THE LONDON YANKEES: Portraits of American Writers and Artists in England, 1894-1914

By

Pub Date: Aug. 15th, 1979
Publisher: Harcourt Brace Jovanovich

Vignettes of Twain, Crane, lames, Whistler, Frost, Pound, Eliot, and others in England--but Weintraub (Beardsley, Whistler) finds so little in the way of connections or themes that this collage of biography and literary gossip might almost as well be about writers with some similarity of name or astrological sign. Why did they go there? How did it change them--or transatlantic art? Weintraub hardly tackles any of these ideas except to say ""the artist wrote or painted differently in exile because his American roots were attenuated"" and ""it is difficult to believe that Anglo-American culture would have been the same."" Instead he merely recounts, pleasantly enough, with heavy reliance on quotation, just what happened to these writers and artists while in England during that arbitrary period.
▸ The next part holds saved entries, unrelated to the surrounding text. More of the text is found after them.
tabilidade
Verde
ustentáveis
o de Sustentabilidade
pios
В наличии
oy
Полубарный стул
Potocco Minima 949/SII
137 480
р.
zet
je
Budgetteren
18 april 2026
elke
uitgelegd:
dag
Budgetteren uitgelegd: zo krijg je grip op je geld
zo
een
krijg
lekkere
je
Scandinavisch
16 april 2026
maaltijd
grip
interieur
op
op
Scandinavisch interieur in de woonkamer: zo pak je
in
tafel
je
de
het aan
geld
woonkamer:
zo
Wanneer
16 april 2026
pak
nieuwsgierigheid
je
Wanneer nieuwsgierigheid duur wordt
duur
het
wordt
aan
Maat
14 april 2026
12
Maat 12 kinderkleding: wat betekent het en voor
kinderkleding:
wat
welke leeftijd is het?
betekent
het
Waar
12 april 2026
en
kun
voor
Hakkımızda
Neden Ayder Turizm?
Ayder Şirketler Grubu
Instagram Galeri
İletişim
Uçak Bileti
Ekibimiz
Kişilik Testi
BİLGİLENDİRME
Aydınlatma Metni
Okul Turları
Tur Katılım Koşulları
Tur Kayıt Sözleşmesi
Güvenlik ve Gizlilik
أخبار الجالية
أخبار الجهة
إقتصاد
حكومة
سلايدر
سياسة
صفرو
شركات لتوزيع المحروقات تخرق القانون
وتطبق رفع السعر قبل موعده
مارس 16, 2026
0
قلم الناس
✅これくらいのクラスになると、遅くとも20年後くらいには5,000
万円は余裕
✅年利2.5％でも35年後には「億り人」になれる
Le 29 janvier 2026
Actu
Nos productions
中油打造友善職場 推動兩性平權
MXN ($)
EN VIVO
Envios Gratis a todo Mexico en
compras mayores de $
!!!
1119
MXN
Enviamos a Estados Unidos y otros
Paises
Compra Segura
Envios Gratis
Twain grew old and bitter, then Crane and Whistler and Bret Harte died, later Pound gallivanted about being brilliant and befriended timid Frost (one of Weintraub's few crosscultural insights sees English influences on Frost's poetry) . . . .while lames lived on and on, watching them all go by; and with James above all, Weintraub's breezy, un-grounded approach--picking up a life in midstream--seems misguided and shallow. Without a sense of theme or continuity or interpretation, the major figures here seem cheated, rudely separated from their pasts, their futures, and their full-fledged bios. The somewhat-lesser-known expatriates, however, do seem to suit the once-over-lightly approach: Pearl Richards Craigie, cynical novelist (under a male pseudonym), mistress to George Moore, center of a divorce trial scandal; Henry Harland, co-creator (with Beardsley) of the Yellow Book; or Harold Frederic, whose death became a trial of Christian Science's legality. Expect a rich, thematic study, then, and you'll be thoroughly disappointed--but, as episodic and rather purposeless literary/artistic storytelling, this is passable, dry entertainment.